Dont we already have temporary work visas? Why not make them a bit easier to get for neighboring countries where we have porous borders with? The duration of such would have to be changed, as well as the legal rights, too.

dancedc
11-27-2004, 11:09 AM
When did Americans stop doing construction jobs, being chefs or providing daycare? Oh, I know when, ever since employers have a huge supply of people who will work under the table, plus there is that extra benefit to the employer who doesn't have to deal with payroll taxes or pay FICA or provide healthcare benefits, workman's comp., unemployment insurance. It seems that these things that provide for the social services, education costs, hospitals, court systems, police protection etc, are the same things make the US citizens lose out when competing for work. Why wouldn't an employer want to pay a illegal 10 bucks an hour under the table instead of a citizen who might get 14 bucks and have to deal with all of the bull that comes along with hiring a citizens. Especially since the communities that the illegals reside in have to deal with the added costs of a larger unaccounted for population that isn't paying their federal, state, local income taxes. (unless they are using fraudulent IDs of course or committing ID theft).

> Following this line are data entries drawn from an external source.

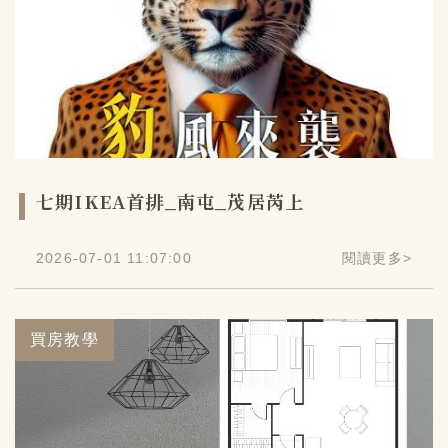
七期IKEA首排_南屯_茂居芮上
2026-07-01 11:07:00
閱讀更多
>
買房教學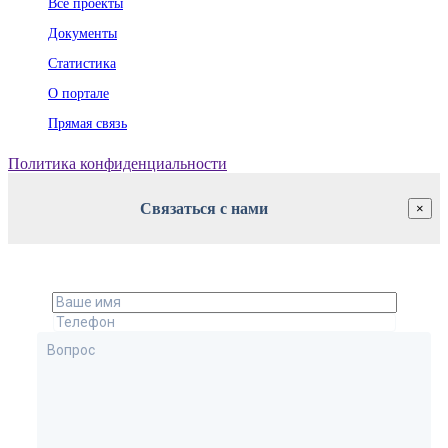
Все проекты
Документы
Статистика
О портале
Прямая связь
Политика конфиденциальности
Связаться с нами
×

Let's not forget that hospital MUST take anyone that comes to the emergency room regardless of their immigration status so those illegals who suffer from diabetes do get treated, those injured on the job, and the births of their children do get paid for by the states (those kids are citizens now right, thus making them entitled to welfare benefits, housing, healthcare and everything else). All the perks, none of the responsibilities of a citizen. I wonder if it would be worth it for the employers had to fork out the difference to the state to provide for the special education they need, court fees, prison costs, social service funds used, and healthcare money that is spent by the taxpayers for the "undocumented workers" they hire. I wonder how cheap is cheap labor.

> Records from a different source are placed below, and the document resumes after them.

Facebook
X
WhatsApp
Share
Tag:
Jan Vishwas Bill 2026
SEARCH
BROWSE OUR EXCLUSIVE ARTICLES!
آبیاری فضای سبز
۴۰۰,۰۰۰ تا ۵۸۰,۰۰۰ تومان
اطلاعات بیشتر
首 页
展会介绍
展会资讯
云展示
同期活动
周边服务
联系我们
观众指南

Besides, the illegals aren't just mowing lawns or housecleaning or washing dishes. Let's not forget that it is illegal to be an illegal alien, and it is illegal to hire an illegal alien. It is also illegal to aid and abed a known felon. Wouldn't it be nice if senoir citizens or veterans who can't afford their medicine or see a doctor had the same kind of services that this country is providing for a group of people who show a lack of respect for US laws?